As I’ve explained many times before, querying SharePoint data directly is a bad idea. The SharePoint data storage mechanisms simply aren’t designed for querying of any scale, hence the lookup limitations that have been imposed upon it. The best approach to querying SharePoint list data is to first load it into a data warehouse or data mart of some sort. However, both Reporting Services (SSRS) and Power Query support direct access to SharePoint lists. While I try to strongly dissuade people from doing this with Reporting Services, properly used, Power Query is a totally viable means of querying SharePoint list data.
Why is this? With SSRS, every query goes back to the data source for retrieval. Power Query is different – it’s analogous to SQL Server Integration Services, which is an ETL management product. It loads source data into a repository, in this case, an embedded xVelocity, or Power Pivot model which can be considered a “personal data warehouse”. Queries against this mini data warehouse are fast, and don’t rely on SharePoint retrieval mechanisms, and can be used quite effectively in reports.
There are a couple of subtleties to querying SharePoint list items with Power Query, and I will briefly walk through the process below.
With Excel open, click the Power Query tab, select “From Other Sources” and the select “From SharePoint List”.
Next, enter the URL for the SharePoint site (or subsite) that contains the list you wish to query.
If it is the first time accessing this site, you will be prompted for credentials. If your site is Office365, be sure to enter organizational credentials. If it is on premise, use Windows credentials.
Once entered, you will be presented with a list of SharePoint lists in the Power Query Navigator window. Select the list that you wish to query, in our case, Announcements. When selected, click the edit button to edit the query.
The data, or a subset will load into the query editor window. You will see all of the list item fields expressed as columns, and for the most part, using the correct data type. At this point you can remove any columns that are unnecessary, or filter any undesired rows. There are a couple of SharePoint field types that bear special mention.
Lookup fields are a lookup into another SharePoint list. Internally, the SharePoint item stores this as an ID and display value, but Power Query gives you access to all of the properties of the related item as a one-to-one relationship. Essentially, what you can do is to flatten that relationship by incorporating the related item’s attributes.

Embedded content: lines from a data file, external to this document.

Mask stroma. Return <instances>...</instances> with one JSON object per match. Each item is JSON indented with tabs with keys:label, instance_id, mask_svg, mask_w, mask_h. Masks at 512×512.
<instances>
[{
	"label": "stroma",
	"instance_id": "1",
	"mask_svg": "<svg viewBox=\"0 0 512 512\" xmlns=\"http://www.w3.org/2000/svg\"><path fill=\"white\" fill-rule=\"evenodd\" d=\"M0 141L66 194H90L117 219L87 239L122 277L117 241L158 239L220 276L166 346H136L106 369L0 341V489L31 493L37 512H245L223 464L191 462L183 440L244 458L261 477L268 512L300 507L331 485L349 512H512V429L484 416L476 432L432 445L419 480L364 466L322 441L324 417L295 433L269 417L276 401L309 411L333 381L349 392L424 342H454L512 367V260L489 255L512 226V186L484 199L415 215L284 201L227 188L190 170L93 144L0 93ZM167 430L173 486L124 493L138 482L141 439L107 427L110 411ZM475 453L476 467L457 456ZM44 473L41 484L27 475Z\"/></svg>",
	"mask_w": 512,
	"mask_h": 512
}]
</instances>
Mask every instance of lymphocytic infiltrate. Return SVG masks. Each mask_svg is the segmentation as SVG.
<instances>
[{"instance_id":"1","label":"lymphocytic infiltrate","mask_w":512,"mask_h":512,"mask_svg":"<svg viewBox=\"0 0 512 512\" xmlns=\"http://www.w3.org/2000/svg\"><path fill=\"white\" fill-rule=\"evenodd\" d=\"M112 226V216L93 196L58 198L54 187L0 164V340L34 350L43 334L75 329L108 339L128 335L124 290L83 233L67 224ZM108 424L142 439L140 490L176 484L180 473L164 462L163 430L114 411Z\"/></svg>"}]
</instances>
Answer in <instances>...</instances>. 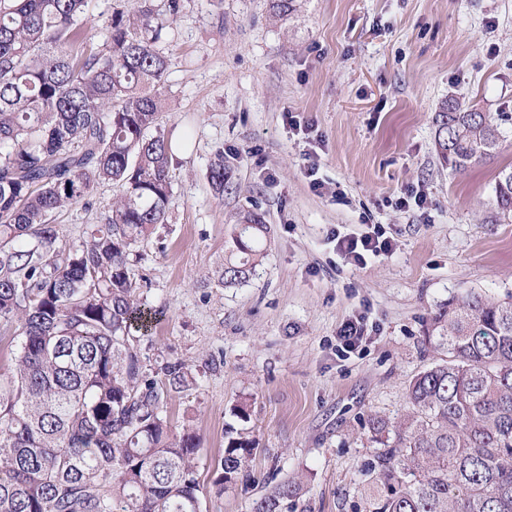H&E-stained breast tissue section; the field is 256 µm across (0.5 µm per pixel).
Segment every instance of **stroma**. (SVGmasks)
<instances>
[{"label":"stroma","instance_id":"stroma-1","mask_svg":"<svg viewBox=\"0 0 512 512\" xmlns=\"http://www.w3.org/2000/svg\"><path fill=\"white\" fill-rule=\"evenodd\" d=\"M159 49L168 58L162 114L180 140L167 220L138 247L137 298L159 316L133 330L146 372L179 357L196 373L167 414L199 435L203 512H251L288 478L292 512H363L370 422L398 421L413 378L445 349L426 336L444 303L467 291L512 293V222L494 186L512 167V0H299L287 18L268 0H190ZM455 96L491 113L505 140L455 171L434 147L433 116ZM224 153L216 196L207 170ZM315 178H308V165ZM424 207H402L410 192ZM119 193L56 215L59 242L81 247ZM268 226L247 283L216 271L248 212ZM380 231L390 253L348 263L340 234ZM363 315L369 337H337ZM249 420L235 415L238 402ZM253 437L254 489L212 486L226 432Z\"/></svg>","mask_w":512,"mask_h":512}]
</instances>
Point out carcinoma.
<instances>
[{
    "instance_id": "obj_1",
    "label": "carcinoma",
    "mask_w": 512,
    "mask_h": 512,
    "mask_svg": "<svg viewBox=\"0 0 512 512\" xmlns=\"http://www.w3.org/2000/svg\"><path fill=\"white\" fill-rule=\"evenodd\" d=\"M190 0L118 5L107 36L84 30L89 0H0V319L16 322L14 368L0 384V512H202L200 438L166 414L195 383L188 363L143 371L129 343L152 311L136 298L131 255L166 221L171 142L160 123L166 56L157 45ZM435 116V148L456 171L493 156L489 114L453 99ZM208 179L224 195V160ZM120 194L108 223L76 249L58 245L55 214L90 204L96 184ZM496 205L512 218V169ZM263 215L238 225L217 271L249 281L264 258ZM448 351L415 376L399 421L373 423L381 445L364 467L363 512H512V298L467 292L431 319ZM255 440L231 438L213 468L219 495L254 483ZM300 482L252 502L281 512Z\"/></svg>"
}]
</instances>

If you scroll to a column of this particular type, you will see the value expressed as a hyperlink with the value “Record”. Clicking on it will drill down to one related record, but that’s not what we want to do. We want to expand the properties for all items in the list. The way that you do this is to click on the expand icon in the column header. In our case, we want to expand the “CreatedBy” field. CreatedBy is a standard list field, of the Person type. Person fields are actually a special case of a lookup field, so it exhibits this behaviour.
Here, we are interested in retrieving the user’s name and mobile phone, so we deselect all of the other fields. A new column will be created for every expanded field in the format sourcefieldname.attributename .
Attachments are another special case. There can be multiple attachments for a single list item, a one to many relationship. The hyperlink is therefore “Table”. Clicking on the column header expand for this column looks similar, but with an important difference. Options are available to either expand or aggregate the related items.
Selecting expand will create a new source record for each related item, and the only columns that will differ will be the items selected from the related table (Name in our case). Aggregate will not create any new records, but will summarize the related fields. For numeric fields, they can be totalled or averaged, and for text fields they can be counted.
Once ready, click “Close and Load” from the Query Editor ribbon, and the list data will load to either your model, or your workbook, depending on what your preferences are. Of course, I always recommend that you load to the model only.
Once loaded, any visualizations and queries will work against the model. The data can be refreshed at any point either manually, or automatically if using the Data Management Gateway. Keep in mind however that refreshes will operate against the source list.